- DATA EXCERPT
____________________

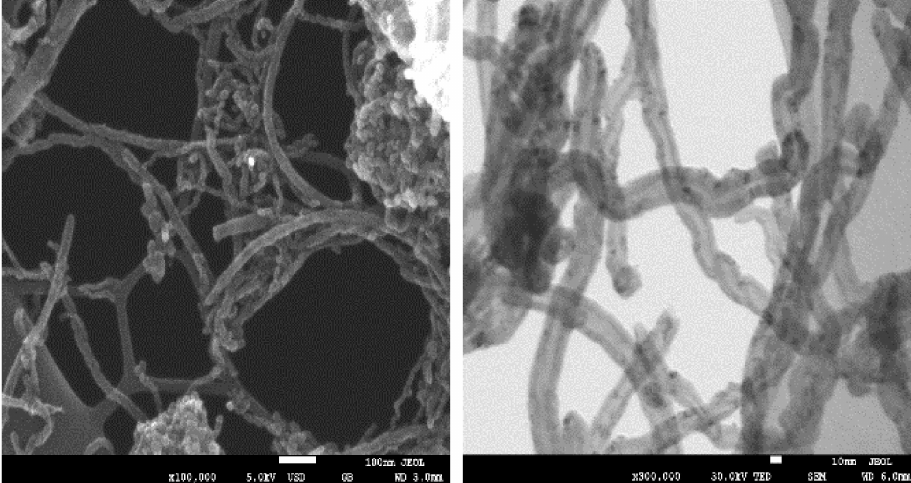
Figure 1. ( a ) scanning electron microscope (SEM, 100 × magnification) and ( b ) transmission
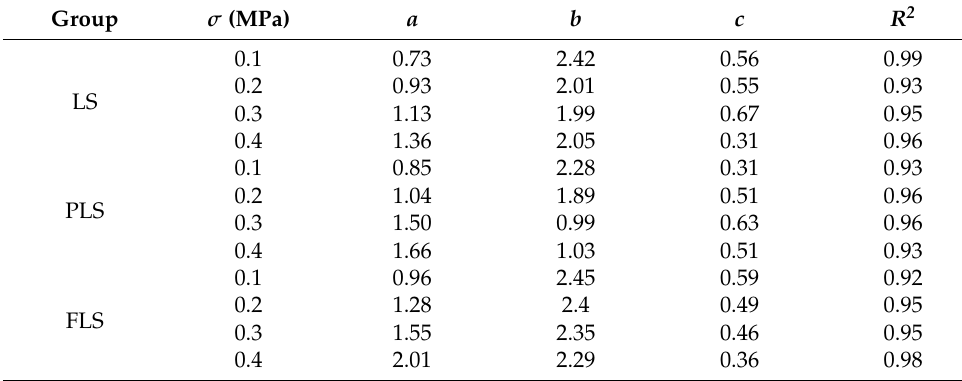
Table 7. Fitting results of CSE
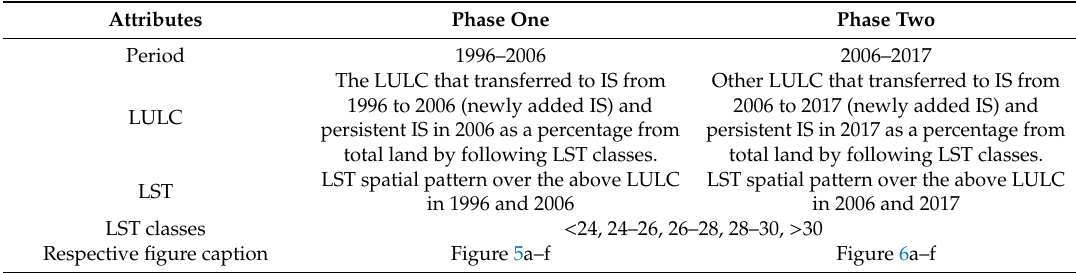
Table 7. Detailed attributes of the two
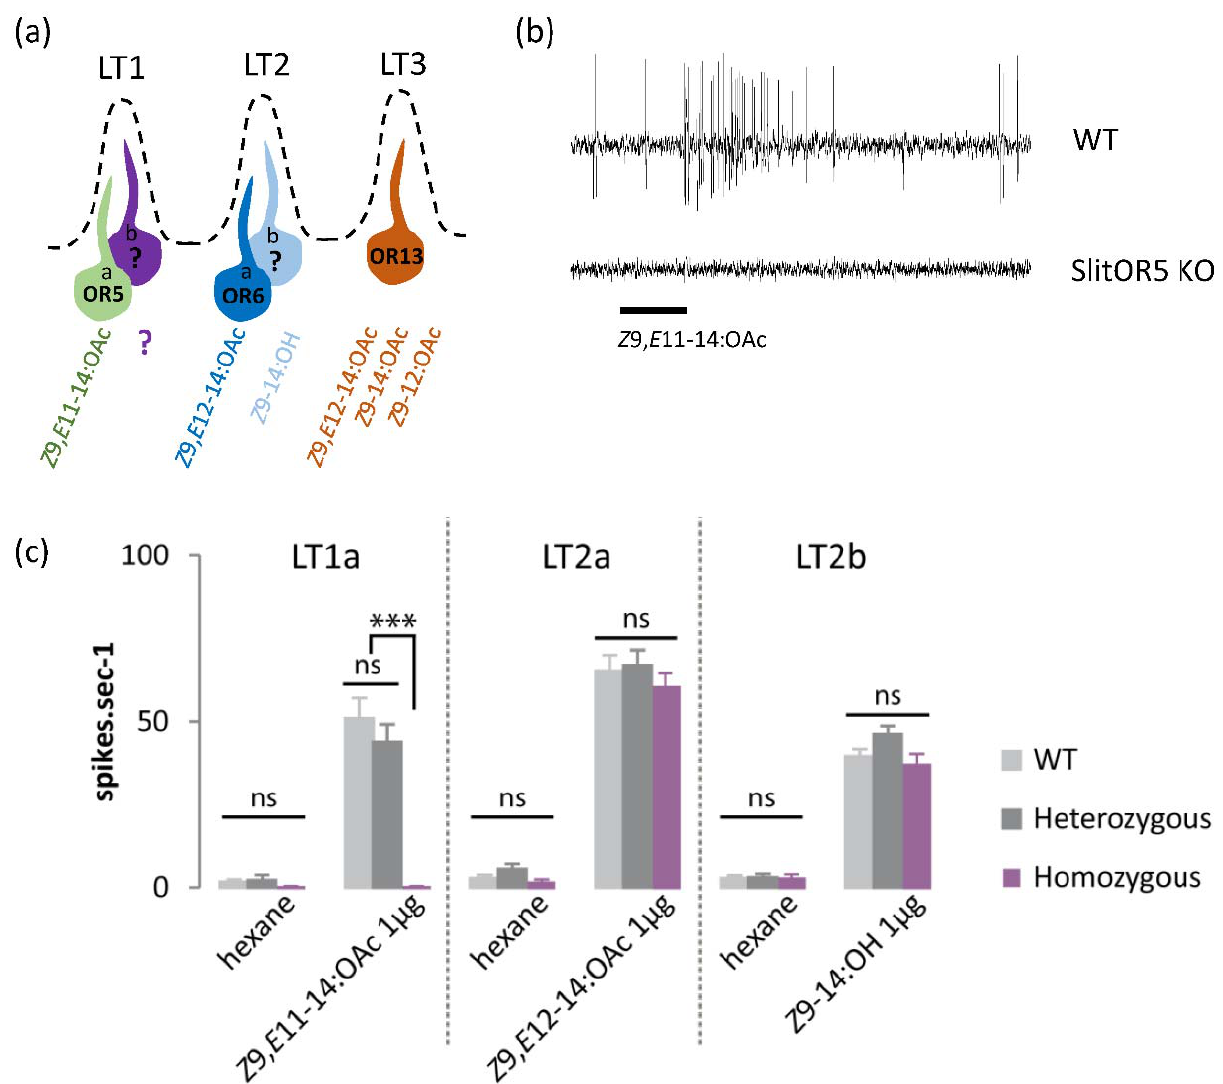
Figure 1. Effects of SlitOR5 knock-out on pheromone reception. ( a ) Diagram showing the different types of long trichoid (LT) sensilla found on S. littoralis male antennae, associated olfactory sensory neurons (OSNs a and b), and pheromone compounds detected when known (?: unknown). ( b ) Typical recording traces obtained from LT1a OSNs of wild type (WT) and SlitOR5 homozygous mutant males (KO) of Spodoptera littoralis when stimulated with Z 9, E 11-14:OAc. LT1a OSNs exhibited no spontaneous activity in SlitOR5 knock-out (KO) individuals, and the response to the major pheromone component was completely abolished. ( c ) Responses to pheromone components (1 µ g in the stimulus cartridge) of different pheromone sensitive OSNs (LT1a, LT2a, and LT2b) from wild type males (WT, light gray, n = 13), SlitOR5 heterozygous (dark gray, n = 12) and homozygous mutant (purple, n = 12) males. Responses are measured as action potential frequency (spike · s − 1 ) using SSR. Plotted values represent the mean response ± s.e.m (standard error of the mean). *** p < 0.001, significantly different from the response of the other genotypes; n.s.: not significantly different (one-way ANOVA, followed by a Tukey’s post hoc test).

____________________

- WHAT YOU WILL DO
Wherever the string "Table" turns up in the material, copy the whole line.

- RESULT OF THE EXERCISE
Table 7. Fitting results of CSE
Table 7. Detailed attributes of the two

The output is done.